→ **The exercise**: In the material, change "phylum" to "division" in the lines from the one with "scientific name: Cinnyris" up to and including the one with "common name: Wood sandpiper". Give back only those lines, with everything else left as it is.

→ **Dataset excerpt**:
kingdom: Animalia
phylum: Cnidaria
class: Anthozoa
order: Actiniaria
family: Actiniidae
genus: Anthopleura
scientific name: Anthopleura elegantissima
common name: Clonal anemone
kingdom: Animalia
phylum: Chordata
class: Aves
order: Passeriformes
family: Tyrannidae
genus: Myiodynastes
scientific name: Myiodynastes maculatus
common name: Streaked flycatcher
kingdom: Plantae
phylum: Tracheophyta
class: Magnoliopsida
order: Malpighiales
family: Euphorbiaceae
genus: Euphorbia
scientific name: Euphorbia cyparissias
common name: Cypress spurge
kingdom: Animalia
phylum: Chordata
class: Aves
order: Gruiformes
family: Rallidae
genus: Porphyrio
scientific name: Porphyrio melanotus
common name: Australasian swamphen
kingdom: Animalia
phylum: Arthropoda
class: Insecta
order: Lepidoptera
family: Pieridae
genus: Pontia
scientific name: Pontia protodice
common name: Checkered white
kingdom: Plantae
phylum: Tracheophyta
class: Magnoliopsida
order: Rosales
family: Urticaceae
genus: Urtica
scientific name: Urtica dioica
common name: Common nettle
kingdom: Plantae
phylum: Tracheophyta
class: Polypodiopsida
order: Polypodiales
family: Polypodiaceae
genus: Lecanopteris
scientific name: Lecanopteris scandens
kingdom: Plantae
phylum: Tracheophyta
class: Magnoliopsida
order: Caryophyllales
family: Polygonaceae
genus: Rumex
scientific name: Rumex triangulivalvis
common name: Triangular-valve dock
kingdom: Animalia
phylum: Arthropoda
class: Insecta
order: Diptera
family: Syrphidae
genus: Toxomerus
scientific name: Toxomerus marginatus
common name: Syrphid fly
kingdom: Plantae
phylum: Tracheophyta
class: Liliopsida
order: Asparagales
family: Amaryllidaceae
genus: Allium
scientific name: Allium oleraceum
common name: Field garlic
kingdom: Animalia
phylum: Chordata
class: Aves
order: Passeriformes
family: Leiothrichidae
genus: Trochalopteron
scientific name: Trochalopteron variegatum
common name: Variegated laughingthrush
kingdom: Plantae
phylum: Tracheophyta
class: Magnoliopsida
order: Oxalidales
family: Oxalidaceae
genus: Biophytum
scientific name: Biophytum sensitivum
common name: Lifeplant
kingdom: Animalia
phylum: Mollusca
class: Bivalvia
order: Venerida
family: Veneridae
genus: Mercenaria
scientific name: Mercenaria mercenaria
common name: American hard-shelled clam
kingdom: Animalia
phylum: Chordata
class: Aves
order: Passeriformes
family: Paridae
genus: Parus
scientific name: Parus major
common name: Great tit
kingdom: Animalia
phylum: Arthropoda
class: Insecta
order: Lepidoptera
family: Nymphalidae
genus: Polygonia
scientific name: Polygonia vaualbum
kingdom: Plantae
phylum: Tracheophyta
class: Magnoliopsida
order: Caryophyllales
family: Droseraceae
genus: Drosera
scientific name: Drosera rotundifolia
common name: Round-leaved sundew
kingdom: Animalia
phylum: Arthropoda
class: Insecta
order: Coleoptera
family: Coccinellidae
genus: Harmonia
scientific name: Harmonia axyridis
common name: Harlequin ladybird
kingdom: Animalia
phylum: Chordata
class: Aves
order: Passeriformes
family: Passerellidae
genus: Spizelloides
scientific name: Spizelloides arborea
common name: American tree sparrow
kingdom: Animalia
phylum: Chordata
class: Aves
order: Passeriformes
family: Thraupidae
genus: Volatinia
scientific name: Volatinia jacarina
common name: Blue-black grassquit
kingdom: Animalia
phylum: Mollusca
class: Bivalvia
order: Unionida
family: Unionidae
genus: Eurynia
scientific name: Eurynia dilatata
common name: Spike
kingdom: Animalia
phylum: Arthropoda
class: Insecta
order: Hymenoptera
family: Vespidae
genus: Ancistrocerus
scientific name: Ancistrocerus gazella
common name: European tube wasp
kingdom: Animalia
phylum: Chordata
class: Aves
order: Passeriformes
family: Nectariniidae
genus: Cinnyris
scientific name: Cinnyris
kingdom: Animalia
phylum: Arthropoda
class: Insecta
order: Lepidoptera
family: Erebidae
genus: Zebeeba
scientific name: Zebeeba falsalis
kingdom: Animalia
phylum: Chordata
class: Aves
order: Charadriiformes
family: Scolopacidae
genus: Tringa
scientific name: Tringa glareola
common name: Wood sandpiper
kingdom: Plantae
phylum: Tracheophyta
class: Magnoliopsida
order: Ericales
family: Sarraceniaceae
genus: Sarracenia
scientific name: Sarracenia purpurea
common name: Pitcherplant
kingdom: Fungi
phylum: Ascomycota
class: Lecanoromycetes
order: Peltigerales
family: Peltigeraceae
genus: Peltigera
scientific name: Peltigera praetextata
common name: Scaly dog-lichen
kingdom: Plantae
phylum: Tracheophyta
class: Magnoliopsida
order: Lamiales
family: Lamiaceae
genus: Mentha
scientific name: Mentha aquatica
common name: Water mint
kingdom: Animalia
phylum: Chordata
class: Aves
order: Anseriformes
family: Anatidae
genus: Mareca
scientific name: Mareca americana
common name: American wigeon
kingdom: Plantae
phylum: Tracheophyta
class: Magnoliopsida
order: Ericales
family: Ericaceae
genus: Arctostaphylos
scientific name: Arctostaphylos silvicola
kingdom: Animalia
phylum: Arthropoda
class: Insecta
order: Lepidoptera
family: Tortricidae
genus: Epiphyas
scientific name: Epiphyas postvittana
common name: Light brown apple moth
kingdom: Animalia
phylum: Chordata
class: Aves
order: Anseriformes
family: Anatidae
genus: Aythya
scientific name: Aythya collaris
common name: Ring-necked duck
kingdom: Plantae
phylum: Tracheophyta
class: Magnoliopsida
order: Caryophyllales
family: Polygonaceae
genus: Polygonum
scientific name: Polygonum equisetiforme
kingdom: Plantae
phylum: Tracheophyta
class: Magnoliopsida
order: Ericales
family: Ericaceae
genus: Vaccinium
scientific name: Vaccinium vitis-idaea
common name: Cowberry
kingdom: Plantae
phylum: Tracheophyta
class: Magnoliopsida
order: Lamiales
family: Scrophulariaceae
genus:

→ **Task answer**:
scientific name: Cinnyris
kingdom: Animalia
division: Arthropoda
class: Insecta
order: Lepidoptera
family: Erebidae
genus: Zebeeba
scientific name: Zebeeba falsalis
kingdom: Animalia
division: Chordata
class: Aves
order: Charadriiformes
family: Scolopacidae
genus: Tringa
scientific name: Tringa glareola
common name: Wood sandpiper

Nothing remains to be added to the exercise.